Chapter 11 requires a firm to have a restructuring plan and GM’s almost came undone last week.

The company’s bond holders rejected the firm’s first restructuring plan, walking away from an offer that would have given them a 10 per cent stake in the New GM in exchange for interest payments on the $27bn they have already sunk into the company. 

Later an ad-hoc group of bond holders agreed to accept a reworked deal that would eventually give them roughly 25 per cent of the new firm.

However, the White House says only 54 per cent of bond holders agreed to the new deal by a deadline of May 30 at 2100GMT and the rest may decide to fight for their cash through the courts, which could slow the bankruptcy proceedings down a bit.

The White House declared itself pleased with the percentage of bond holders that are board.

All creditors will have their say when the bankruptcy court convenes a special committee to look into all aspects of GM’s debt probably by the end of the month.

Role model

Of course GM is not the only US car firm in bankruptcy protection right now. Its rival Chrsyler, the third-largest US vehicle maker, is also being run by a judge.

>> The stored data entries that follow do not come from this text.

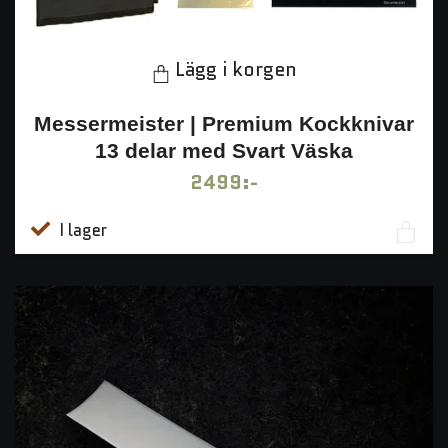
Lägg i korgen
Messermeister | Premium Kockknivar
13 delar med Svart Väska
2499:-
I lager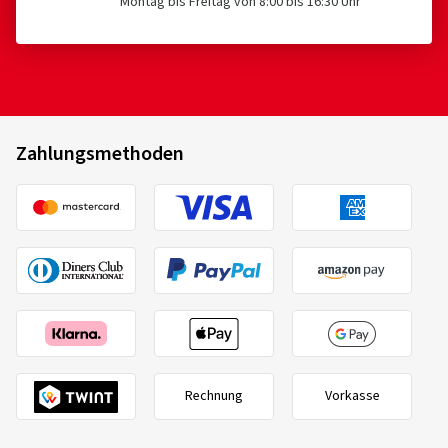
Montag bis Freitag von 8:00 bis 16:30 Uhr
Zahlungsmethoden
Rechnung
Vorkasse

Cynics would tell you that Chrysler’s bankruptcy filing was designed to be a role model for the much larger GM filing.

It certainly looks as if things have been going pretty well for Chrysler with its sale to Fiat of Italy likely to be approved by a judge in New York on Monday.

If you think the timing of all this is a little suspicious, it almost certainly is.

One contact of mine told me, “There are powerful people at work behind the scenes to make sure all this gets done.”